Work to complete ▸
Reading the listing below, count the lines that contain the word "pixels" and give that count alone.

Supplied entries ▸

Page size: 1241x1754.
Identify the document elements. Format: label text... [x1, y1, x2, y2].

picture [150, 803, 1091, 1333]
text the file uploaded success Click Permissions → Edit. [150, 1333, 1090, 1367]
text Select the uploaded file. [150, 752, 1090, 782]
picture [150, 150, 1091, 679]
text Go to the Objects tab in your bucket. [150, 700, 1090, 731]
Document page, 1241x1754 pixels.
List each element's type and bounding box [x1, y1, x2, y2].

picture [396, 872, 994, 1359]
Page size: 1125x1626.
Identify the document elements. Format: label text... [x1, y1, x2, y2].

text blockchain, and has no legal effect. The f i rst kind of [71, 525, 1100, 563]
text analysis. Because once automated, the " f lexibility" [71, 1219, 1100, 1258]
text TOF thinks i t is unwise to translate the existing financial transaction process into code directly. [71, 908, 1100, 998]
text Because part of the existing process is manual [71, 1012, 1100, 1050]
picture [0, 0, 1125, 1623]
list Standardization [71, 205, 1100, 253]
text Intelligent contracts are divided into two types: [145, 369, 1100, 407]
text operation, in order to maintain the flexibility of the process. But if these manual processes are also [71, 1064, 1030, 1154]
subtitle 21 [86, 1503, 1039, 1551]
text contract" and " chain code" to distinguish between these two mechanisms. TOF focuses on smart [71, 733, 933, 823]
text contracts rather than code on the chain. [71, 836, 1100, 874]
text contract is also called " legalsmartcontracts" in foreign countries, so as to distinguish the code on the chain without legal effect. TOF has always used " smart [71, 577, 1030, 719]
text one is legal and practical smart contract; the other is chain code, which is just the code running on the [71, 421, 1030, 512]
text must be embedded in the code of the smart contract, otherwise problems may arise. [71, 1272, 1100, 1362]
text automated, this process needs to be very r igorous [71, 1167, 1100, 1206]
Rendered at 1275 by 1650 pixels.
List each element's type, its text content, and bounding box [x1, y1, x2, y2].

Written answer ▸
2